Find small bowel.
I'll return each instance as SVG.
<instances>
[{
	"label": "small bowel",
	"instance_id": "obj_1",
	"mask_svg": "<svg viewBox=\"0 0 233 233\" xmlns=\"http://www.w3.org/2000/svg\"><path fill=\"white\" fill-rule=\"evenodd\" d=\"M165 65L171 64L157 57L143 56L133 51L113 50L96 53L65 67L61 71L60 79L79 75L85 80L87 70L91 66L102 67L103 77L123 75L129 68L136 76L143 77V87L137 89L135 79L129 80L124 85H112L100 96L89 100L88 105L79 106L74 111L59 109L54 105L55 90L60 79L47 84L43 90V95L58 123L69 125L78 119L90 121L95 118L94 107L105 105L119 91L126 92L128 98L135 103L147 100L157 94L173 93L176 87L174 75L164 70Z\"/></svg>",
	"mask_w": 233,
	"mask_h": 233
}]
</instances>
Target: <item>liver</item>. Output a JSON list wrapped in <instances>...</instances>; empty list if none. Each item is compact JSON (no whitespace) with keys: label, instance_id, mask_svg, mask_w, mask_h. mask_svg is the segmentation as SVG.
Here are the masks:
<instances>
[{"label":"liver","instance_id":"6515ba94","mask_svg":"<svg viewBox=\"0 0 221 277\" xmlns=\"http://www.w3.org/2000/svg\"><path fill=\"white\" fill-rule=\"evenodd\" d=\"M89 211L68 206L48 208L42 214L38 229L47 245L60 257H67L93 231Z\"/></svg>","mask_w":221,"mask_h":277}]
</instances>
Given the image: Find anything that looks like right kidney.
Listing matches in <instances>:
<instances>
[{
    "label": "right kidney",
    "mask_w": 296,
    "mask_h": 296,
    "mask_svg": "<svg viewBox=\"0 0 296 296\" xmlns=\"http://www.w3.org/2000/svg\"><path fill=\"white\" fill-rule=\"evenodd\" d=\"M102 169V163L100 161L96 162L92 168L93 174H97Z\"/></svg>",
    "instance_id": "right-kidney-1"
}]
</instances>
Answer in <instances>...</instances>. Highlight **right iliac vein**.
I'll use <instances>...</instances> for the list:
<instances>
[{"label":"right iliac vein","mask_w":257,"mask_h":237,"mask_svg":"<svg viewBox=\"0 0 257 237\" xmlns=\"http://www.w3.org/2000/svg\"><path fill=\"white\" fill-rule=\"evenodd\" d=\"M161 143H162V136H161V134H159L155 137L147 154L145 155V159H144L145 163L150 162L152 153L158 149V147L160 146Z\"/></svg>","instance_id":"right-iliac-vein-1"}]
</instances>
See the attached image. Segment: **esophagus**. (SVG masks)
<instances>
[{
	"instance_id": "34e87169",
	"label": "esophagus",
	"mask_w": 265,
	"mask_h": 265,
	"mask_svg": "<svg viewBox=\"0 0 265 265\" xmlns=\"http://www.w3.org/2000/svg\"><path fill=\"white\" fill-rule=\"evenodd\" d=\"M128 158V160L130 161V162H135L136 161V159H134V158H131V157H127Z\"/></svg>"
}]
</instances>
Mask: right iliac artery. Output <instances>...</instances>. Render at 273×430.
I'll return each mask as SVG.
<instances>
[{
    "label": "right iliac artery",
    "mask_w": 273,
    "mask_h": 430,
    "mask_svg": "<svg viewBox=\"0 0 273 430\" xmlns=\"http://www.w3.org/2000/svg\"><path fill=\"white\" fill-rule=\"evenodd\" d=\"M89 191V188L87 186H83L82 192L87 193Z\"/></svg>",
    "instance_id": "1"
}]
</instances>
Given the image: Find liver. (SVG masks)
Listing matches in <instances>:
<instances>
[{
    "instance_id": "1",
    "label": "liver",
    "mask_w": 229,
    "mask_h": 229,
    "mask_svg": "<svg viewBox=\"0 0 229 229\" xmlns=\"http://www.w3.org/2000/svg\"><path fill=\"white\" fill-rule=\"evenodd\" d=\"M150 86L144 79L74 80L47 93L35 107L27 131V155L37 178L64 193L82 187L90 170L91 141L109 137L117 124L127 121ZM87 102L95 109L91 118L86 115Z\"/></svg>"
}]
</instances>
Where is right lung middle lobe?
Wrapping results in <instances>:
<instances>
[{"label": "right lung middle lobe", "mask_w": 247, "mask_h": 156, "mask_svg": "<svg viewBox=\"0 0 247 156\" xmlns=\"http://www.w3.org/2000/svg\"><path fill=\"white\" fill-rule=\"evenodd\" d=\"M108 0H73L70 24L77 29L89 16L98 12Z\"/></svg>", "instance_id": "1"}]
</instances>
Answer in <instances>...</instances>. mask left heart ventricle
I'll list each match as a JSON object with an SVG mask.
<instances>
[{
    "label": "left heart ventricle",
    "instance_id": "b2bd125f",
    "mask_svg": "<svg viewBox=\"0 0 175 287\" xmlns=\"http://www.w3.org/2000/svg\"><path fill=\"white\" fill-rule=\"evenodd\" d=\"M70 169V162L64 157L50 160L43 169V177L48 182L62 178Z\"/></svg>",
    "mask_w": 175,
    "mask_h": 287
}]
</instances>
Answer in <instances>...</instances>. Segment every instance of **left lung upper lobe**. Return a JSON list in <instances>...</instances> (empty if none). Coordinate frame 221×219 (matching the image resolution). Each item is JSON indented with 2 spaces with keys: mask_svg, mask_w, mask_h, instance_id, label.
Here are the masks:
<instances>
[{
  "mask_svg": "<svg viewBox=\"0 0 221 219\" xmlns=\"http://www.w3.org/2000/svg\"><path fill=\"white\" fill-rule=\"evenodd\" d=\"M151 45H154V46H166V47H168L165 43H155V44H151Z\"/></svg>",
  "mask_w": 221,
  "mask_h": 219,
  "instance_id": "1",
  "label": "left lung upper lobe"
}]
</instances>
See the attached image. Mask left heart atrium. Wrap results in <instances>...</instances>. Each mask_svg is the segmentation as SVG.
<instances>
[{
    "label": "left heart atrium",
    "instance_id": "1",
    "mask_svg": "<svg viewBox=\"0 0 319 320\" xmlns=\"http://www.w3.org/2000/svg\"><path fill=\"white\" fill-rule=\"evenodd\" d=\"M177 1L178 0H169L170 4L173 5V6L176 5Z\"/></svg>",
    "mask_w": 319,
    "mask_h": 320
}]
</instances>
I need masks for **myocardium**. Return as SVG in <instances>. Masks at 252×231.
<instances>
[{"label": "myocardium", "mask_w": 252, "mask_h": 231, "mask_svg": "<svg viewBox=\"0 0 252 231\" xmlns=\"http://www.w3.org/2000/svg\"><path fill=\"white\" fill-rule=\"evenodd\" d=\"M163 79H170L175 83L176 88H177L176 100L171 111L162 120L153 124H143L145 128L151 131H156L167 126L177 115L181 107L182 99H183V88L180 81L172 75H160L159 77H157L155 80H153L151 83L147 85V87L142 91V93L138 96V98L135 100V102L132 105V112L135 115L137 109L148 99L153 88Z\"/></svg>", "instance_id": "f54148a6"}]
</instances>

- - -

- **Stated exercise**:
Can you update the records above so that every "attached image" becomes "attached scan", with everything else left unchanged?

- **Answer**:
Find small bowel.
I'll return each instance as SVG.
<instances>
[{
	"label": "small bowel",
	"instance_id": "obj_1",
	"mask_svg": "<svg viewBox=\"0 0 233 233\" xmlns=\"http://www.w3.org/2000/svg\"><path fill=\"white\" fill-rule=\"evenodd\" d=\"M165 65L171 64L157 57L143 56L133 51L113 50L96 53L65 67L61 71L60 79L79 75L85 80L87 70L91 66L102 67L103 77L123 75L129 68L136 76L143 77V87L137 89L135 79L129 80L124 85H112L100 96L89 100L88 105L79 106L74 111L59 109L54 105L55 90L60 79L47 84L43 90V95L58 123L69 125L78 119L90 121L95 118L94 107L105 105L119 91L126 92L128 98L135 103L147 100L157 94L173 93L176 87L174 75L164 70Z\"/></svg>",
	"mask_w": 233,
	"mask_h": 233
}]
</instances>
Target: <item>liver</item>. Output a JSON list wrapped in <instances>...</instances>; empty list if none. Each item is compact JSON (no whitespace) with keys: label, instance_id, mask_svg, mask_w, mask_h. mask_svg is the segmentation as SVG.
Here are the masks:
<instances>
[{"label":"liver","instance_id":"6515ba94","mask_svg":"<svg viewBox=\"0 0 221 277\" xmlns=\"http://www.w3.org/2000/svg\"><path fill=\"white\" fill-rule=\"evenodd\" d=\"M89 211L68 206L48 208L42 214L38 229L47 245L60 257H67L93 231Z\"/></svg>","mask_w":221,"mask_h":277}]
</instances>
Given the image: Find anything that looks like right kidney.
Listing matches in <instances>:
<instances>
[{
    "label": "right kidney",
    "mask_w": 296,
    "mask_h": 296,
    "mask_svg": "<svg viewBox=\"0 0 296 296\" xmlns=\"http://www.w3.org/2000/svg\"><path fill=\"white\" fill-rule=\"evenodd\" d=\"M102 169V163L100 161L96 162L92 168L93 174H97Z\"/></svg>",
    "instance_id": "right-kidney-1"
}]
</instances>
Answer in <instances>...</instances>. Highlight **right iliac vein**.
I'll use <instances>...</instances> for the list:
<instances>
[{"label":"right iliac vein","mask_w":257,"mask_h":237,"mask_svg":"<svg viewBox=\"0 0 257 237\" xmlns=\"http://www.w3.org/2000/svg\"><path fill=\"white\" fill-rule=\"evenodd\" d=\"M161 143H162V136H161V134H159L155 137L147 154L145 155V159H144L145 163L150 162L152 153L158 149V147L160 146Z\"/></svg>","instance_id":"right-iliac-vein-1"}]
</instances>
See the attached scan. Segment: **esophagus**. (SVG masks)
<instances>
[{
	"instance_id": "34e87169",
	"label": "esophagus",
	"mask_w": 265,
	"mask_h": 265,
	"mask_svg": "<svg viewBox=\"0 0 265 265\" xmlns=\"http://www.w3.org/2000/svg\"><path fill=\"white\" fill-rule=\"evenodd\" d=\"M128 158V160L130 161V162H135L136 161V159H134V158H131V157H127Z\"/></svg>"
}]
</instances>
Mask: right iliac artery. Output <instances>...</instances>. Render at 273×430.
I'll return each mask as SVG.
<instances>
[{
    "label": "right iliac artery",
    "mask_w": 273,
    "mask_h": 430,
    "mask_svg": "<svg viewBox=\"0 0 273 430\" xmlns=\"http://www.w3.org/2000/svg\"><path fill=\"white\" fill-rule=\"evenodd\" d=\"M89 191V188L87 186H83L82 192L87 193Z\"/></svg>",
    "instance_id": "1"
}]
</instances>
Given the image: Find liver. (SVG masks)
Listing matches in <instances>:
<instances>
[{
    "instance_id": "1",
    "label": "liver",
    "mask_w": 229,
    "mask_h": 229,
    "mask_svg": "<svg viewBox=\"0 0 229 229\" xmlns=\"http://www.w3.org/2000/svg\"><path fill=\"white\" fill-rule=\"evenodd\" d=\"M150 86L144 79L74 80L47 93L35 107L27 131V155L37 178L64 193L82 187L90 170L91 141L109 137L117 124L127 121ZM87 102L95 109L91 118L86 115Z\"/></svg>"
}]
</instances>
Where is right lung middle lobe?
Wrapping results in <instances>:
<instances>
[{"label": "right lung middle lobe", "mask_w": 247, "mask_h": 156, "mask_svg": "<svg viewBox=\"0 0 247 156\" xmlns=\"http://www.w3.org/2000/svg\"><path fill=\"white\" fill-rule=\"evenodd\" d=\"M108 0H73L70 24L77 29L89 16L98 12Z\"/></svg>", "instance_id": "1"}]
</instances>
Answer in <instances>...</instances>. mask left heart ventricle
I'll list each match as a JSON object with an SVG mask.
<instances>
[{
    "label": "left heart ventricle",
    "instance_id": "b2bd125f",
    "mask_svg": "<svg viewBox=\"0 0 175 287\" xmlns=\"http://www.w3.org/2000/svg\"><path fill=\"white\" fill-rule=\"evenodd\" d=\"M70 169V162L64 157L50 160L43 169V177L48 182L62 178Z\"/></svg>",
    "mask_w": 175,
    "mask_h": 287
}]
</instances>
Answer in <instances>...</instances>. Segment every instance of **left lung upper lobe**. Return a JSON list in <instances>...</instances> (empty if none). Coordinate frame 221×219 (matching the image resolution). Each item is JSON indented with 2 spaces with keys: mask_svg, mask_w, mask_h, instance_id, label.
Here are the masks:
<instances>
[{
  "mask_svg": "<svg viewBox=\"0 0 221 219\" xmlns=\"http://www.w3.org/2000/svg\"><path fill=\"white\" fill-rule=\"evenodd\" d=\"M151 45H154V46H166V47H168L165 43H155V44H151Z\"/></svg>",
  "mask_w": 221,
  "mask_h": 219,
  "instance_id": "1",
  "label": "left lung upper lobe"
}]
</instances>
See the attached scan. Mask left heart atrium. Wrap results in <instances>...</instances>. Each mask_svg is the segmentation as SVG.
<instances>
[{
    "label": "left heart atrium",
    "instance_id": "1",
    "mask_svg": "<svg viewBox=\"0 0 319 320\" xmlns=\"http://www.w3.org/2000/svg\"><path fill=\"white\" fill-rule=\"evenodd\" d=\"M177 1L178 0H169L170 4L173 5V6L176 5Z\"/></svg>",
    "mask_w": 319,
    "mask_h": 320
}]
</instances>
I need masks for **myocardium**. Return as SVG in <instances>. Masks at 252×231.
<instances>
[{"label": "myocardium", "mask_w": 252, "mask_h": 231, "mask_svg": "<svg viewBox=\"0 0 252 231\" xmlns=\"http://www.w3.org/2000/svg\"><path fill=\"white\" fill-rule=\"evenodd\" d=\"M163 79H170L175 83L176 88H177L176 100L171 111L162 120L153 124H143L145 128L151 131H156L167 126L177 115L181 107L182 99H183V88L180 81L172 75H160L159 77H157L155 80H153L151 83L147 85V87L142 91V93L138 96V98L135 100V102L132 105V112L135 115L137 109L148 99L153 88Z\"/></svg>", "instance_id": "f54148a6"}]
</instances>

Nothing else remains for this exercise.